━━━━━ Records provided ━━━━━
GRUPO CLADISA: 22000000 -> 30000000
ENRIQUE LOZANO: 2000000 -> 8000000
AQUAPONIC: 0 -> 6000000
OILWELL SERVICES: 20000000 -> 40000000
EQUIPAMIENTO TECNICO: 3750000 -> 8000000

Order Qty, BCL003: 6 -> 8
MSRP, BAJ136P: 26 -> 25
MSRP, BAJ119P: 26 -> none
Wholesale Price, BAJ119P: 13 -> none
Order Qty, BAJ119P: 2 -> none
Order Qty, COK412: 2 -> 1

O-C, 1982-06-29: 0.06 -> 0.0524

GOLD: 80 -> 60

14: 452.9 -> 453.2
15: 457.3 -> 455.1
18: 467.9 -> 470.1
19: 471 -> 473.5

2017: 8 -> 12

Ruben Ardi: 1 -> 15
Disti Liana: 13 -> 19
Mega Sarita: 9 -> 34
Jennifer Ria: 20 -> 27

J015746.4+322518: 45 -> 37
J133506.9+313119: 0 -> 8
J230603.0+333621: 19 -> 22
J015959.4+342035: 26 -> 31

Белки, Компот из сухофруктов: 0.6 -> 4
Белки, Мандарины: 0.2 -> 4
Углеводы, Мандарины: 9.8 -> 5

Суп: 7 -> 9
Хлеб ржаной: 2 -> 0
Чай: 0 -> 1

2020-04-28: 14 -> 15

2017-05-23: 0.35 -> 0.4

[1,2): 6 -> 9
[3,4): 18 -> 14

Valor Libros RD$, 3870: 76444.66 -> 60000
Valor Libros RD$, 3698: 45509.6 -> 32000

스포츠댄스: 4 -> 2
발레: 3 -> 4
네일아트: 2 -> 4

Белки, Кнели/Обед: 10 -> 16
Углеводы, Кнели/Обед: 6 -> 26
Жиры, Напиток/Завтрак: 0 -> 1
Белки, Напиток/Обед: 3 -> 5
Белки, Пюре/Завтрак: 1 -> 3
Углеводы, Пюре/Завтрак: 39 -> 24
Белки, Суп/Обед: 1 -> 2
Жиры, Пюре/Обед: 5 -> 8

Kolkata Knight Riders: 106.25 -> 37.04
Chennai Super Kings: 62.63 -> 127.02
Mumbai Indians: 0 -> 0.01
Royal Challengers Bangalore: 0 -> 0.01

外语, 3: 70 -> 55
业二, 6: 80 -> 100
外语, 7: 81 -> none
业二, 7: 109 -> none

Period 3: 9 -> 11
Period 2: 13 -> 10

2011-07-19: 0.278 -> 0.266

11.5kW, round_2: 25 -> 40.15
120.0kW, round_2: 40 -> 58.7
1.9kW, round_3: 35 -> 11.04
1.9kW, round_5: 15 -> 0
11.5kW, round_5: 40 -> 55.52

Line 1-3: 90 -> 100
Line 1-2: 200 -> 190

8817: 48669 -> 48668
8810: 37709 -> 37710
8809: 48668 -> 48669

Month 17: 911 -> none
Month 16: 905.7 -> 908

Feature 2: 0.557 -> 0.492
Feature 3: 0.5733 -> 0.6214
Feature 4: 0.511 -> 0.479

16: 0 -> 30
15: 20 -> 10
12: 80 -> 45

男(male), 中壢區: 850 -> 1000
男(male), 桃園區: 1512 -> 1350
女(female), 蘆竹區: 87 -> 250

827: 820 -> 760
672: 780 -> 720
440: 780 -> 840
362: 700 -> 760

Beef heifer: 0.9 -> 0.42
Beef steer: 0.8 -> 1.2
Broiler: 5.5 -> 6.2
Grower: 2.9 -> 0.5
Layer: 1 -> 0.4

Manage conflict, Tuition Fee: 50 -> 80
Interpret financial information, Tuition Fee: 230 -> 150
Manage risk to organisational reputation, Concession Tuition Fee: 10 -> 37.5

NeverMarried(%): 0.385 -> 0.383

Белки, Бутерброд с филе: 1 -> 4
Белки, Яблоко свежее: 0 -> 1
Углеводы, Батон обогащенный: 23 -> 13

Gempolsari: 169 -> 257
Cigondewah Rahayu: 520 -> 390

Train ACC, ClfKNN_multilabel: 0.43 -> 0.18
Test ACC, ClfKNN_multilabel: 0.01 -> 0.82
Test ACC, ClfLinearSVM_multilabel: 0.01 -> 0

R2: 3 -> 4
━━━━━
Exercise requirements → Keeping each line exactly as it is, retype all of the data.

Solution →
GRUPO CLADISA: 22000000 -> 30000000
ENRIQUE LOZANO: 2000000 -> 8000000
AQUAPONIC: 0 -> 6000000
OILWELL SERVICES: 20000000 -> 40000000
EQUIPAMIENTO TECNICO: 3750000 -> 8000000

Order Qty, BCL003: 6 -> 8
MSRP, BAJ136P: 26 -> 25
MSRP, BAJ119P: 26 -> none
Wholesale Price, BAJ119P: 13 -> none
Order Qty, BAJ119P: 2 -> none
Order Qty, COK412: 2 -> 1

O-C, 1982-06-29: 0.06 -> 0.0524

GOLD: 80 -> 60

14: 452.9 -> 453.2
15: 457.3 -> 455.1
18: 467.9 -> 470.1
19: 471 -> 473.5

2017: 8 -> 12

Ruben Ardi: 1 -> 15
Disti Liana: 13 -> 19
Mega Sarita: 9 -> 34
Jennifer Ria: 20 -> 27

J015746.4+322518: 45 -> 37
J133506.9+313119: 0 -> 8
J230603.0+333621: 19 -> 22
J015959.4+342035: 26 -> 31

Белки, Компот из сухофруктов: 0.6 -> 4
Белки, Мандарины: 0.2 -> 4
Углеводы, Мандарины: 9.8 -> 5

Суп: 7 -> 9
Хлеб ржаной: 2 -> 0
Чай: 0 -> 1

2020-04-28: 14 -> 15

2017-05-23: 0.35 -> 0.4

[1,2): 6 -> 9
[3,4): 18 -> 14

Valor Libros RD$, 3870: 76444.66 -> 60000
Valor Libros RD$, 3698: 45509.6 -> 32000

스포츠댄스: 4 -> 2
발레: 3 -> 4
네일아트: 2 -> 4

Белки, Кнели/Обед: 10 -> 16
Углеводы, Кнели/Обед: 6 -> 26
Жиры, Напиток/Завтрак: 0 -> 1
Белки, Напиток/Обед: 3 -> 5
Белки, Пюре/Завтрак: 1 -> 3
Углеводы, Пюре/Завтрак: 39 -> 24
Белки, Суп/Обед: 1 -> 2
Жиры, Пюре/Обед: 5 -> 8

Kolkata Knight Riders: 106.25 -> 37.04
Chennai Super Kings: 62.63 -> 127.02
Mumbai Indians: 0 -> 0.01
Royal Challengers Bangalore: 0 -> 0.01

外语, 3: 70 -> 55
业二, 6: 80 -> 100
外语, 7: 81 -> none
业二, 7: 109 -> none

Period 3: 9 -> 11
Period 2: 13 -> 10

2011-07-19: 0.278 -> 0.266

11.5kW, round_2: 25 -> 40.15
120.0kW, round_2: 40 -> 58.7
1.9kW, round_3: 35 -> 11.04
1.9kW, round_5: 15 -> 0
11.5kW, round_5: 40 -> 55.52

Line 1-3: 90 -> 100
Line 1-2: 200 -> 190

8817: 48669 -> 48668
8810: 37709 -> 37710
8809: 48668 -> 48669

Month 17: 911 -> none
Month 16: 905.7 -> 908

Feature 2: 0.557 -> 0.492
Feature 3: 0.5733 -> 0.6214
Feature 4: 0.511 -> 0.479

16: 0 -> 30
15: 20 -> 10
12: 80 -> 45

男(male), 中壢區: 850 -> 1000
男(male), 桃園區: 1512 -> 1350
女(female), 蘆竹區: 87 -> 250

827: 820 -> 760
672: 780 -> 720
440: 780 -> 840
362: 700 -> 760

Beef heifer: 0.9 -> 0.42
Beef steer: 0.8 -> 1.2
Broiler: 5.5 -> 6.2
Grower: 2.9 -> 0.5
Layer: 1 -> 0.4

Manage conflict, Tuition Fee: 50 -> 80
Interpret financial information, Tuition Fee: 230 -> 150
Manage risk to organisational reputation, Concession Tuition Fee: 10 -> 37.5

NeverMarried(%): 0.385 -> 0.383

Белки, Бутерброд с филе: 1 -> 4
Белки, Яблоко свежее: 0 -> 1
Углеводы, Батон обогащенный: 23 -> 13

Gempolsari: 169 -> 257
Cigondewah Rahayu: 520 -> 390

Train ACC, ClfKNN_multilabel: 0.43 -> 0.18
Test ACC, ClfKNN_multilabel: 0.01 -> 0.82
Test ACC, ClfLinearSVM_multilabel: 0.01 -> 0

R2: 3 -> 4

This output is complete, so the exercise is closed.